### DOCUMENT EXCERPT
++++++++++

I have noticed in the recipe section for Colby and monterey jack the ingredient list lists both .06oz. (1.6gms.) salt and .5oz. (15gms) salt. However in the procedure they say to add .015 oz. (15gms) salt to the rennet and later say to add .5oz. salt (15gms ) salt to the curds---what tha? 15gms salt is not .015 oz and when do you use the .06 oz.? What is the purpose of adding salt to the rennet in these cheeses and not others? How much salt do you actually add to the rennet ? Also, I've read on other websites that the factories send the colby straight to the market when made  without aging because it ages so poorly. Aging is when mine gets  sour or sharp tasting.

MrsKK

I've never looked at those recipes on this website and have never used them. I don't know conversion rates from ounces to grams, either.

I've never heard of adding salt to rennet.  As salt helps stop the acidification process, I don't think it would be good to add it then, either.

I hope someone else chimes in here.

wharris

I too, have never heard of adding salt to rennet.

Alex

I made 2 Jack's accordimg to this recipe and I was confused exactly like you.

++++++++++

### ROWS
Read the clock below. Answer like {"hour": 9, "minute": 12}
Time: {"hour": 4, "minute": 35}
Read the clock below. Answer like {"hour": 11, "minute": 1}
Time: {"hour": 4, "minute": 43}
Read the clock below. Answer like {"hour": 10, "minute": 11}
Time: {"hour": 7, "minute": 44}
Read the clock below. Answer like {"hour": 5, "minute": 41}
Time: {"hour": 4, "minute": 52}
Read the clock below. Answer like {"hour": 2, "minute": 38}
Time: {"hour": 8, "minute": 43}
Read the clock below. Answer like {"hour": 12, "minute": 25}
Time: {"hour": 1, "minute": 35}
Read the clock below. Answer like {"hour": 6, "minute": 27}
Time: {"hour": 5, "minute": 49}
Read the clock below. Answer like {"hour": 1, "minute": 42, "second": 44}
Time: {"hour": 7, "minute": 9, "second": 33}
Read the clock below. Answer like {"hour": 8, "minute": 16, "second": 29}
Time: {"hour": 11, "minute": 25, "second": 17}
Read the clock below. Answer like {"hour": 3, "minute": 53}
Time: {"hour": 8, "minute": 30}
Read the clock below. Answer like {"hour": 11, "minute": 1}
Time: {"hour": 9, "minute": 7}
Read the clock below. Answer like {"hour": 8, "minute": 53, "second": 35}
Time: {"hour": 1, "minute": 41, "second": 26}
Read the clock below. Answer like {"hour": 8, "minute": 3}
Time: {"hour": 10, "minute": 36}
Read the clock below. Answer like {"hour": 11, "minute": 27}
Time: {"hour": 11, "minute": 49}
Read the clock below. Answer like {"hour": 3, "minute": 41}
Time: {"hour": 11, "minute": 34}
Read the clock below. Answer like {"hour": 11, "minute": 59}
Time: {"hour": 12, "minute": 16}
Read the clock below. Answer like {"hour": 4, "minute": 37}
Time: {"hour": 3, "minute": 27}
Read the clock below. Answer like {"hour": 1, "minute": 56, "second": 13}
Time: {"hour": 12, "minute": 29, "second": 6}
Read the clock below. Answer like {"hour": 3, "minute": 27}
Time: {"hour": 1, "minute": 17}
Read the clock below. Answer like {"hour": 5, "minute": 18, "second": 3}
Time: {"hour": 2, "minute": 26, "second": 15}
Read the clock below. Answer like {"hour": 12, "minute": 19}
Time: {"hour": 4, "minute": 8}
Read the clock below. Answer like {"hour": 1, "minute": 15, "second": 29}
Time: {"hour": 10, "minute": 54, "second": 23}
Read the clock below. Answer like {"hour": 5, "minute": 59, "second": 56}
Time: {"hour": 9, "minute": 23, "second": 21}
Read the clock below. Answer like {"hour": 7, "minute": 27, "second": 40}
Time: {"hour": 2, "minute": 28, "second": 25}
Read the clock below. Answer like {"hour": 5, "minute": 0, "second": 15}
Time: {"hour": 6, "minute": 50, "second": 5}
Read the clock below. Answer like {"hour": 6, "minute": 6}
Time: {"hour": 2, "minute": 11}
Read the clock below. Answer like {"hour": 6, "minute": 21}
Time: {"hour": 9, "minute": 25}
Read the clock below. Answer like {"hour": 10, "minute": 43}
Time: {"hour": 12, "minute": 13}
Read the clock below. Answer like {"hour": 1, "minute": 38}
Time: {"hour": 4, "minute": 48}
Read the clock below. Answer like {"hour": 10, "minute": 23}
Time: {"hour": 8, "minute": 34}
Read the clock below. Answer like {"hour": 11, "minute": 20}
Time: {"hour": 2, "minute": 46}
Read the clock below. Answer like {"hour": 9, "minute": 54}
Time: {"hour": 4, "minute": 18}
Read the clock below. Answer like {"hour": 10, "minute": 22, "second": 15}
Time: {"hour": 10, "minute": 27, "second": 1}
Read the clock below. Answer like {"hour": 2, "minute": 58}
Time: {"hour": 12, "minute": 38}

++++++++++

Can you return, word for word, the part of the cheesemaking forum thread starting with "I've never heard" and going on through "exactly like you."?

I've never heard of adding salt to rennet.  As salt helps stop the acidification process, I don't think it would be good to add it then, either.

I hope someone else chimes in here.

wharris

I too, have never heard of adding salt to rennet.

Alex

I made 2 Jack's accordimg to this recipe and I was confused exactly like you.